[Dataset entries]
----

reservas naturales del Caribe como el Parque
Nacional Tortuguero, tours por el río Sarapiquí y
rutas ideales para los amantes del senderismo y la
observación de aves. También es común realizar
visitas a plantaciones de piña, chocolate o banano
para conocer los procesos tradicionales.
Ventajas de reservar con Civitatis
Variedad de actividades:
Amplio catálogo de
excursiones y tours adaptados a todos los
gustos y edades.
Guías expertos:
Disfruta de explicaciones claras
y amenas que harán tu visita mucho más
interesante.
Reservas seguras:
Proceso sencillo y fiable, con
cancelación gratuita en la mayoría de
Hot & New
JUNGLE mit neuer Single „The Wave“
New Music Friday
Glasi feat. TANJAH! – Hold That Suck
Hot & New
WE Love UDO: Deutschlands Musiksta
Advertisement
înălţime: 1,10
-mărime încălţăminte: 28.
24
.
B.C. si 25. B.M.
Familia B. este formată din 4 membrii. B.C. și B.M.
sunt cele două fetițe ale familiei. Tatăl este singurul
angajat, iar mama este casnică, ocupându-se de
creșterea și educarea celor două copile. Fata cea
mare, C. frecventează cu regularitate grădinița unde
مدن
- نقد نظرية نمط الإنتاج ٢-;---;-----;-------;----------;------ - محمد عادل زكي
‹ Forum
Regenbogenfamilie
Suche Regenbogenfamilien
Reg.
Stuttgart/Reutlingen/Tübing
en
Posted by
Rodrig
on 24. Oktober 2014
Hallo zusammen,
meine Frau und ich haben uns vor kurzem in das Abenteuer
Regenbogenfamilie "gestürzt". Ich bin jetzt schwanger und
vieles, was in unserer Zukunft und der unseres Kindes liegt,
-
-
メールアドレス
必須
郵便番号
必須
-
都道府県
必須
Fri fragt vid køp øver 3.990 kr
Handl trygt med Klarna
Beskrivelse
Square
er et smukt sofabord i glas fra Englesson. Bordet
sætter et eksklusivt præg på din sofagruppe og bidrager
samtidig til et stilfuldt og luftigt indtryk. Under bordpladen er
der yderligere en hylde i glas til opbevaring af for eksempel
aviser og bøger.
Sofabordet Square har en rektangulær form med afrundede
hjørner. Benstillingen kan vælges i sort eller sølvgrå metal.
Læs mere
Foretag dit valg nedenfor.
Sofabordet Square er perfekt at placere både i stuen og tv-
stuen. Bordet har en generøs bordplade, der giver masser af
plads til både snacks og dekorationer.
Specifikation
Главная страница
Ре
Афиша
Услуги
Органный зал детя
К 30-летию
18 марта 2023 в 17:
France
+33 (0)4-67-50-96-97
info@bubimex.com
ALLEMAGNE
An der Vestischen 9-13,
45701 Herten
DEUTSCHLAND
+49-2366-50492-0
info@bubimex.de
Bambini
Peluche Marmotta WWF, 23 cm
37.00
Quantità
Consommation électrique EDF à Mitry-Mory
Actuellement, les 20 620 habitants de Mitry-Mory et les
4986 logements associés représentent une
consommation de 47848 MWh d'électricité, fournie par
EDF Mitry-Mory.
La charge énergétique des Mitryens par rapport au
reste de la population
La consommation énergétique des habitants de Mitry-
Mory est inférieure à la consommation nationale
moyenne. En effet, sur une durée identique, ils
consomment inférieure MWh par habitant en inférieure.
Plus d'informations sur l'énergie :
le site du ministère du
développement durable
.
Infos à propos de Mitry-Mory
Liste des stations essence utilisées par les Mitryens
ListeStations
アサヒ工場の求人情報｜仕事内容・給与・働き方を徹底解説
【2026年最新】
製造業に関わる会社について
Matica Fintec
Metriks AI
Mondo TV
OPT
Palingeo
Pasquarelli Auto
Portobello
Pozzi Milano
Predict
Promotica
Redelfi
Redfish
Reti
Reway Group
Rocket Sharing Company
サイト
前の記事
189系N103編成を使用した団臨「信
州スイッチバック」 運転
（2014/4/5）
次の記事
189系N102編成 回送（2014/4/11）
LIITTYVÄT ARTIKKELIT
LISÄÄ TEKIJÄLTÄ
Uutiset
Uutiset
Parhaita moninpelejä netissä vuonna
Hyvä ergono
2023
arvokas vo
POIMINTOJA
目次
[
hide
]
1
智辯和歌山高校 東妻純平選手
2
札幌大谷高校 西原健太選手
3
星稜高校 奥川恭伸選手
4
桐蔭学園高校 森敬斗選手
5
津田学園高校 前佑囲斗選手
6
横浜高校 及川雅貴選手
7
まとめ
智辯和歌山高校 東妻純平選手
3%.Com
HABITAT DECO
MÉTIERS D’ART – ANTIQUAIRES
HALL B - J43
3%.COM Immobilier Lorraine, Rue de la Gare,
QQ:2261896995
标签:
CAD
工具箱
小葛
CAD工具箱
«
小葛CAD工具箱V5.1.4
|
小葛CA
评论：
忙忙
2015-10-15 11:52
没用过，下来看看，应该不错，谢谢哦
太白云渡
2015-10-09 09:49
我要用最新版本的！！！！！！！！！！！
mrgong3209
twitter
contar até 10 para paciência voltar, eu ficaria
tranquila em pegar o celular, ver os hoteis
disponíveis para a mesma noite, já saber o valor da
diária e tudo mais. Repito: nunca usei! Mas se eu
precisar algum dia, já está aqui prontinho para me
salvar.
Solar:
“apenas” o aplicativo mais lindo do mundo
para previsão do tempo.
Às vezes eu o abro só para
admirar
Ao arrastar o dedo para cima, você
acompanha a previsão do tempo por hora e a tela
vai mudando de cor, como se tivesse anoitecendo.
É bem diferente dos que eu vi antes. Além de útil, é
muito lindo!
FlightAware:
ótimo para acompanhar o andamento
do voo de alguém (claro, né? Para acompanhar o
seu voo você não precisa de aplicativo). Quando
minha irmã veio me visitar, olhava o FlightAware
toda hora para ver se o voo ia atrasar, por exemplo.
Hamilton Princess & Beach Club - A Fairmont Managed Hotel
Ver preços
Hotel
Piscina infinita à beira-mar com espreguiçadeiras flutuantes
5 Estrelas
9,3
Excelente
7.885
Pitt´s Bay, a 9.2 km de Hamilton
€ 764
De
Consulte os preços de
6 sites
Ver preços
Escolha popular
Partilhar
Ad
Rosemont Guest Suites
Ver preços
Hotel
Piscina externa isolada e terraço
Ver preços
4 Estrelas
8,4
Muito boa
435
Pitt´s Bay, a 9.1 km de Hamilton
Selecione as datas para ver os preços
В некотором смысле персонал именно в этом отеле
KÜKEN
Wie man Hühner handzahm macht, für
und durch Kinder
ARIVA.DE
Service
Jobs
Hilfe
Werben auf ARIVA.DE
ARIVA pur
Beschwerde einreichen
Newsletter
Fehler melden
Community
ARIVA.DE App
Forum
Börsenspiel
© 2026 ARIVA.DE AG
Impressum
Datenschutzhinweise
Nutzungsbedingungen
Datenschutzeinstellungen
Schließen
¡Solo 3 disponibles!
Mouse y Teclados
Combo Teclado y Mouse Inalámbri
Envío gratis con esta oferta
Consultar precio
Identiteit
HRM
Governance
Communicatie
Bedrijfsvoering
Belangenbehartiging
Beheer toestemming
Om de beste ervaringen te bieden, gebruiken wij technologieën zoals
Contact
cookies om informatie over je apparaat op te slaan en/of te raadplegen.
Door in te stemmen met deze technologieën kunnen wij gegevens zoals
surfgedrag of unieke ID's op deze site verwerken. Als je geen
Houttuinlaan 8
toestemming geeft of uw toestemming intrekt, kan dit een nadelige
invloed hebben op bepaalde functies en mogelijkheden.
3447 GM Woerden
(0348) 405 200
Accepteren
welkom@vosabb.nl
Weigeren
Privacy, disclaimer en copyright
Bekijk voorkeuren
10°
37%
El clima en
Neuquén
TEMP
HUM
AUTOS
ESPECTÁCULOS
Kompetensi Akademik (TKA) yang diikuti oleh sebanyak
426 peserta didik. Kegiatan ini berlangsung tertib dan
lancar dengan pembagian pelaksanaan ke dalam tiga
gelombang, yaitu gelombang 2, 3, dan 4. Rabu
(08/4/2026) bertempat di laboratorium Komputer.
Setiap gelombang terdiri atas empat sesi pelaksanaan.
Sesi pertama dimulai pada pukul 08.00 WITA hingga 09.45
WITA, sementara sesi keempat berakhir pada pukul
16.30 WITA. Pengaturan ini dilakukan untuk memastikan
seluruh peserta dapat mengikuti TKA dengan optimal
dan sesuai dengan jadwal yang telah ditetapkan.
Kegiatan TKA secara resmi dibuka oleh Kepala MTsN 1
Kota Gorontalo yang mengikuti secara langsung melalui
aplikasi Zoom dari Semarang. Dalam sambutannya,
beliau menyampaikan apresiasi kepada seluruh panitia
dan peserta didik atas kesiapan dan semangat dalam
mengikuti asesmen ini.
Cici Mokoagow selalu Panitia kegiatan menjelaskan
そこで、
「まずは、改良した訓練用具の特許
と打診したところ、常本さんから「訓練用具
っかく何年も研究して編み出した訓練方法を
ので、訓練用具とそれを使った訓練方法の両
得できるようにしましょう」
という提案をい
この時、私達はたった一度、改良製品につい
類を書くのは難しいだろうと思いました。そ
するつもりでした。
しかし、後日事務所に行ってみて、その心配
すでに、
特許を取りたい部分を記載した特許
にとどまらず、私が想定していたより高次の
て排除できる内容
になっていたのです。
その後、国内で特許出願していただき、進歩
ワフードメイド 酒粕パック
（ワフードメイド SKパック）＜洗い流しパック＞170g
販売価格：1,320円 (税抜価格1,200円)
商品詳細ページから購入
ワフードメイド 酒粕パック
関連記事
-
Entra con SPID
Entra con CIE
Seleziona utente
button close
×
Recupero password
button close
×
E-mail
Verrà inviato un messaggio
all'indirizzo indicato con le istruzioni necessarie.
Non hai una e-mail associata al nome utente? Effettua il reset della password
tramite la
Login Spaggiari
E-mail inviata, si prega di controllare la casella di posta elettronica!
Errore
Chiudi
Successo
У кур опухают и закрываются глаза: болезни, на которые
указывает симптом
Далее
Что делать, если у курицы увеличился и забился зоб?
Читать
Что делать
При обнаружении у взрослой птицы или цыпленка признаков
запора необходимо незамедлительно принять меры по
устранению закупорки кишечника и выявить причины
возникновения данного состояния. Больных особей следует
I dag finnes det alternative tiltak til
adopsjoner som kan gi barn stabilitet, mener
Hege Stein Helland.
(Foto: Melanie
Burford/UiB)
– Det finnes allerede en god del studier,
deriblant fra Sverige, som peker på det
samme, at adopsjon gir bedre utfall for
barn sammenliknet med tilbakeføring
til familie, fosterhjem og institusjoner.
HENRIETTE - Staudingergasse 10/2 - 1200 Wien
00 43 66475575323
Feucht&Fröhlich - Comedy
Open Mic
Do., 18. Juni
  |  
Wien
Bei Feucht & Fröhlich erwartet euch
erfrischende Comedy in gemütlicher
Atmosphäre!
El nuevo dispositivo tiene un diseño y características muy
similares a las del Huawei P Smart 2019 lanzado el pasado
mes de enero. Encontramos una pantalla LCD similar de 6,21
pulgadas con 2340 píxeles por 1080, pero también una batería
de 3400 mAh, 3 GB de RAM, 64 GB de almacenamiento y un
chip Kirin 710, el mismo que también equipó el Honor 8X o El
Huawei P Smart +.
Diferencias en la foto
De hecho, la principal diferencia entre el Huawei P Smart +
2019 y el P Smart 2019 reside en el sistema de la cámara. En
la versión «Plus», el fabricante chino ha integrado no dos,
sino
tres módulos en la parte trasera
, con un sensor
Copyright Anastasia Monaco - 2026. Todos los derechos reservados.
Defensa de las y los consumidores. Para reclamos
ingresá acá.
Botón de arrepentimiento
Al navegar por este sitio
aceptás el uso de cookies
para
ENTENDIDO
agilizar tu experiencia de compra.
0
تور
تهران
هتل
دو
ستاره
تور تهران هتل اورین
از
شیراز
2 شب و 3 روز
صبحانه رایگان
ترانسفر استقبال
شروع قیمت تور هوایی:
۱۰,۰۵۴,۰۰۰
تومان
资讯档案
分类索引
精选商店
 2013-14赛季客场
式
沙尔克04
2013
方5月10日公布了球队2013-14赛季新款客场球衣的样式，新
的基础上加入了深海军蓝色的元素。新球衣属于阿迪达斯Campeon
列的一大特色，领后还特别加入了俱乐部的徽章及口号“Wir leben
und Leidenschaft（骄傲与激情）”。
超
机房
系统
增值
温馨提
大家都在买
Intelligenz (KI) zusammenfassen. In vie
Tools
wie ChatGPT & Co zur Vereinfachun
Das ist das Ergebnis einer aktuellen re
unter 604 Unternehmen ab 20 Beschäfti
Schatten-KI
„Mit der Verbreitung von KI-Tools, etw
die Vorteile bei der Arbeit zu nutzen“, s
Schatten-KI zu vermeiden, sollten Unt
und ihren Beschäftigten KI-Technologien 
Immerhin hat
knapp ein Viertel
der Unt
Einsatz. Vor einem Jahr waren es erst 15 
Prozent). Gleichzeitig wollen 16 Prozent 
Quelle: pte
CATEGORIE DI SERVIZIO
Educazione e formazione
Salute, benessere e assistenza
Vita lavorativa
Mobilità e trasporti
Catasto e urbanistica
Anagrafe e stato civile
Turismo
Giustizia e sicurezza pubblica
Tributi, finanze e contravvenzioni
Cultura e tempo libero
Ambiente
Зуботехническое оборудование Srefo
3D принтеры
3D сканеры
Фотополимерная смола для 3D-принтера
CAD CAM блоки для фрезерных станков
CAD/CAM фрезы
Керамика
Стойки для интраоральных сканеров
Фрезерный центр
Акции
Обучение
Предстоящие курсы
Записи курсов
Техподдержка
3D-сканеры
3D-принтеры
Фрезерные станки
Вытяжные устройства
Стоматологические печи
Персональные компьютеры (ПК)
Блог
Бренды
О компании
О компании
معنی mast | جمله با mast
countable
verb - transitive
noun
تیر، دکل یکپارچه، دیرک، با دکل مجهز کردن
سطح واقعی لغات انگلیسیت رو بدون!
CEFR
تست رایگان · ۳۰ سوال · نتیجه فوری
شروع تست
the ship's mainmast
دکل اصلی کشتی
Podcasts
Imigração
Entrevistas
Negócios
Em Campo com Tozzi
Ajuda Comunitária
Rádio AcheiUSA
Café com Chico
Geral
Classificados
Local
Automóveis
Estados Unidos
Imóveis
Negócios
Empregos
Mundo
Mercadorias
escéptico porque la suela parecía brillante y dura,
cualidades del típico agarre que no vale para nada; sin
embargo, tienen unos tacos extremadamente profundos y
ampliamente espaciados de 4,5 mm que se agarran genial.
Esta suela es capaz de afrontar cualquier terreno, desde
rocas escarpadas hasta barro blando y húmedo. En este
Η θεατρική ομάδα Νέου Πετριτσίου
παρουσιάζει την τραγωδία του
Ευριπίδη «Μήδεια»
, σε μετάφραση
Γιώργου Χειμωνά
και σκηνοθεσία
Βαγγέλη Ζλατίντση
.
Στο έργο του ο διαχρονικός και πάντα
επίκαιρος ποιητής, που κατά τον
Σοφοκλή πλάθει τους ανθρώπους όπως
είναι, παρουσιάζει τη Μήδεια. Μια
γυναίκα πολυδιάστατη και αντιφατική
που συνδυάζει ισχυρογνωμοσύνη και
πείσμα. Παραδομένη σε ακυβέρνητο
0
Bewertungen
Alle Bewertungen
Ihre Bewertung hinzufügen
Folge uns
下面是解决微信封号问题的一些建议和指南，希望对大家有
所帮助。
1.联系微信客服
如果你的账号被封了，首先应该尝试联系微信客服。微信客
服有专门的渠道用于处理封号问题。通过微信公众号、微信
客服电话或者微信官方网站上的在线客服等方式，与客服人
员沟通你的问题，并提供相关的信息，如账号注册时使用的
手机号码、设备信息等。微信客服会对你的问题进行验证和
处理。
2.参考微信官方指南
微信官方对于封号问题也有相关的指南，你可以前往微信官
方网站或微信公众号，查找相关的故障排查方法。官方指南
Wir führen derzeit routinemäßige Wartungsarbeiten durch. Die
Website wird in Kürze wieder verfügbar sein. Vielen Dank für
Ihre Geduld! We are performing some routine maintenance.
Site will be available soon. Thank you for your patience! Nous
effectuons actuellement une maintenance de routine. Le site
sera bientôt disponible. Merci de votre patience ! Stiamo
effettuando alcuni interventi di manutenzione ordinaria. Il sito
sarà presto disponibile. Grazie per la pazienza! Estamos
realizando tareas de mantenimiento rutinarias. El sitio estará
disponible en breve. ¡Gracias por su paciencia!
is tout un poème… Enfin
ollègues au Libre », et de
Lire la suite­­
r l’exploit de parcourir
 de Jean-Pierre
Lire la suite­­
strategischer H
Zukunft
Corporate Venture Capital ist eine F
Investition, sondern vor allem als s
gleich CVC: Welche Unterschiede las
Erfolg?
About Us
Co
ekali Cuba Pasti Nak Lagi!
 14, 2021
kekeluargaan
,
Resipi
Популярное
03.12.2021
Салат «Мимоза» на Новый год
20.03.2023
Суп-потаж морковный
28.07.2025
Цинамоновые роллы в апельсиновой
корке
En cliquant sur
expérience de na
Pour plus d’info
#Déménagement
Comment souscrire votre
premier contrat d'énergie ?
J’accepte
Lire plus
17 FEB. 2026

----

## Task brief
Starting with the line above that holds "cookies om informatie" and stopping with the line that holds "Houttuinlaan 8", reproduce each line exactly, omitting all other lines.

## Result of the exercise
cookies om informatie over je apparaat op te slaan en/of te raadplegen.
Door in te stemmen met deze technologieën kunnen wij gegevens zoals
surfgedrag of unieke ID's op deze site verwerken. Als je geen
Houttuinlaan 8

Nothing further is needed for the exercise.